Insatiable Demand For Food In China And India Boosts Agribusiness Tycoon’s Fortune

Food & Drink

This story is part of Forbes’ coverage of Singapore’s Richest 2021. See the full list here.

Pandemic-driven demand for food products benefited agribusiness giant Wilmar International, which reported a 19% rise year-on-year in both revenue and net profit last year to $51 billion and $1.5 billion, respectively. “Food is the biggest business” in China and India, says Wilmar’s chairman and CEO, Kuok Khoon Hong by email. His Singapore-listed group has been ramping up across the world’s two most-populous countries. Kuok had a slight bump in net worth to $3.8 billion.

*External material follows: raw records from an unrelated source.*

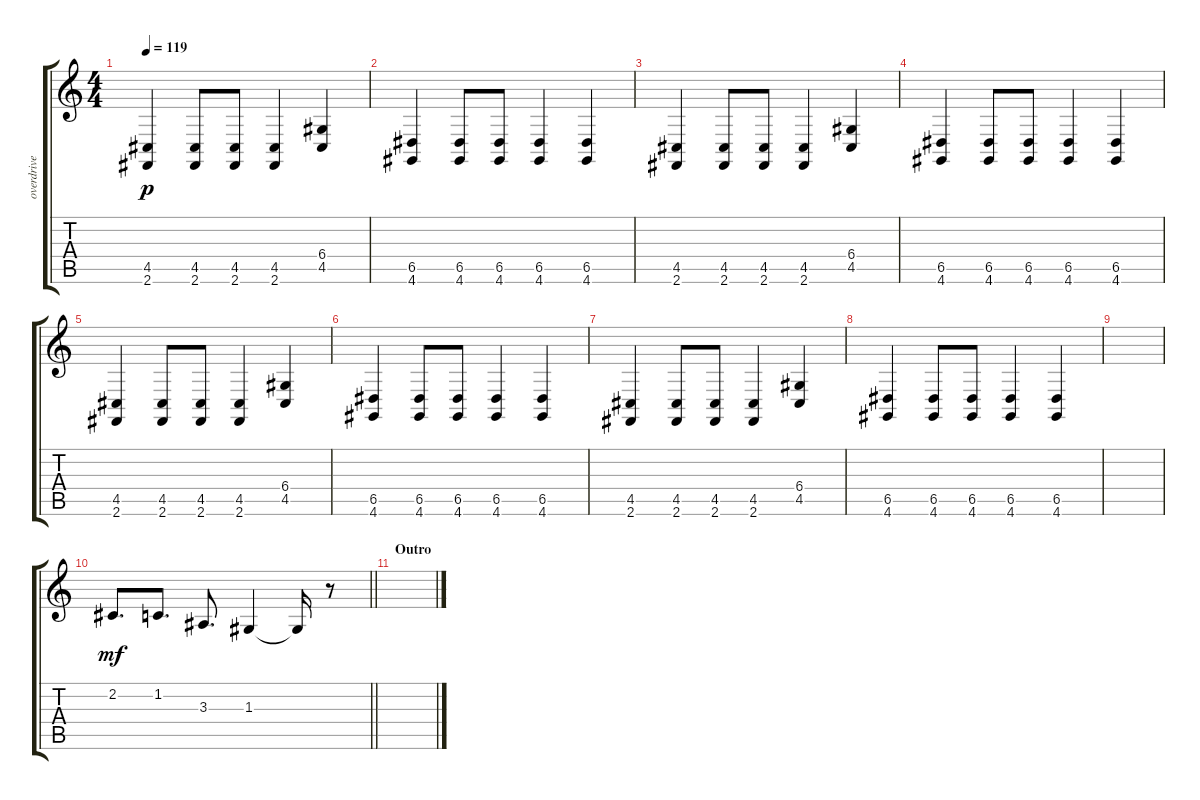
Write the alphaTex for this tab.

\track ("overdrive E-Guitar" "overdrive ") {instrument acousticgrandpiano}
\staff {score tabs}
\tuning (E4 B3 G3 D3 A2 E2) {hide}
\ts (4 4)
\tempo 119
\clef g2
\ks c
(4.5 2.6).4{dy p} (4.5 2.6).8 (4.5 2.6).8 (4.5 2.6).4 (6.4 4.5).4 |
(6.5 4.6).4 (6.5 4.6).8 (6.5 4.6).8 (6.5 4.6).4 (6.5 4.6).4 |
(4.5 2.6).4 (4.5 2.6).8 (4.5 2.6).8 (4.5 2.6).4 (6.4 4.5).4 |
(6.5 4.6).4 (6.5 4.6).8 (6.5 4.6).8 (6.5 4.6).4 (6.5 4.6).4 |
(4.5 2.6).4 (4.5 2.6).8 (4.5 2.6).8 (4.5 2.6).4 (6.4 4.5).4 |
(6.5 4.6).4 (6.5 4.6).8 (6.5 4.6).8 (6.5 4.6).4 (6.5 4.6).4 |
(4.5 2.6).4 (4.5 2.6).8 (4.5 2.6).8 (4.5 2.6).4 (6.4 4.5).4 |
(6.5 4.6).4 (6.5 4.6).8 (6.5 4.6).8 (6.5 4.6).4 (6.5 4.6).4 |
|
\barLineRight lightlight
2.2.8{d dy mf} 1.2.8{d} 3.3.8{d} 1.3.4 1.3{t}.16 r.8 |
\section ("" "Outro")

Wilmar, which saw a 7% uptick in its share price over the past 12 months, commands a 45% share in China’s edible oils market buoyed by its flagship brand Arawana. In October, Wilmar listed its Chinese subsidiary Yihai Kerry Arawana, cofounded by Kuok with his uncle, Malaysia’s richest man Robert Kuok.

The $2.2 billion IPO was the largest-ever offering on the Shenzhen stock exchange. The stock has since surged 47%, spurred by a recovery in China’s bulk-food market and a rise in home cooking. 

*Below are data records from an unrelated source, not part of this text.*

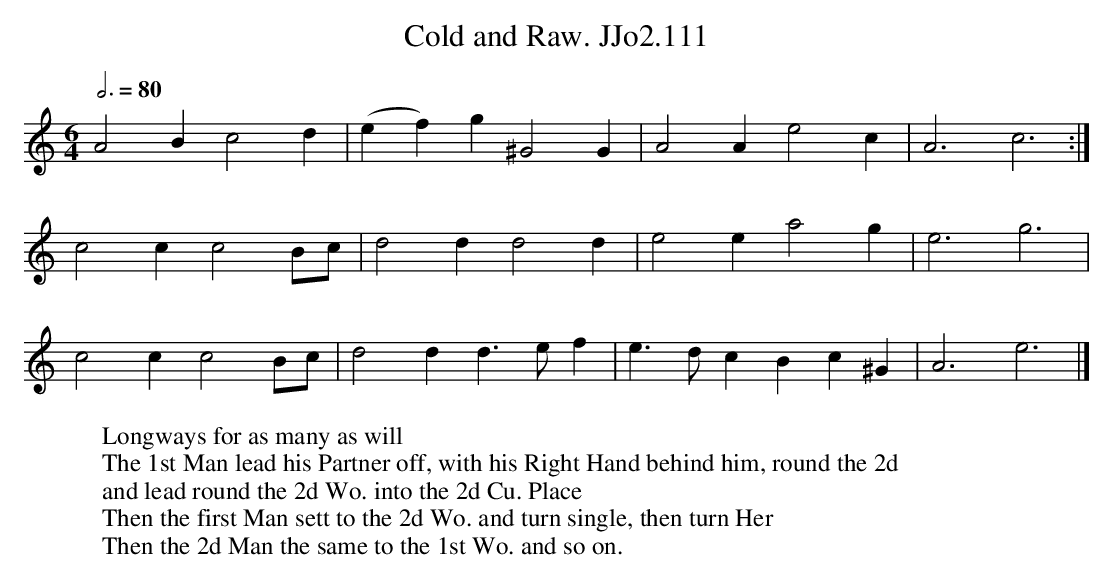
X:1
T:Cold and Raw. JJo2.111
W:Longways for as many as will
M:6/4
L:1/4
Q:3/4=80
K:AM
A2Bc2d | (ef)g ^G2 G | A2A e2c | A3c3 :|
c2 c c2 B/c/ | d2 d d2 d | e2 e a2 g | e3 g3 |
c2 c c2 B/c/ | d2 d d>ef | e>dc Bc^G | A3e3 |]
W:The 1st Man lead his Partner off, with his Right Hand behind him, round the 2d
W:and lead round the 2d Wo. into the 2d Cu. Place
W:Then the first Man sett to the 2d Wo. and turn single, then turn Her
W:Then the 2d Man the same to the 1st Wo. and so on.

In India, Adani Wilmar—the company’s joint venture with India’s second-richest man, Gautam Adani—posted a 25% rise in revenue to 372 billion rupees ($5 billion) for the year ended in March, powered by its cooking oil brand Fortune. The country’s leading refiner of edible oils is expanding its rice and flour milling operations and is also planning to list in India.

In a separate deal last September, Wilmar invested $25 million in India’s largest sugar refiner Shree Renuka Sugars, increasing its stake to 63% from 58%.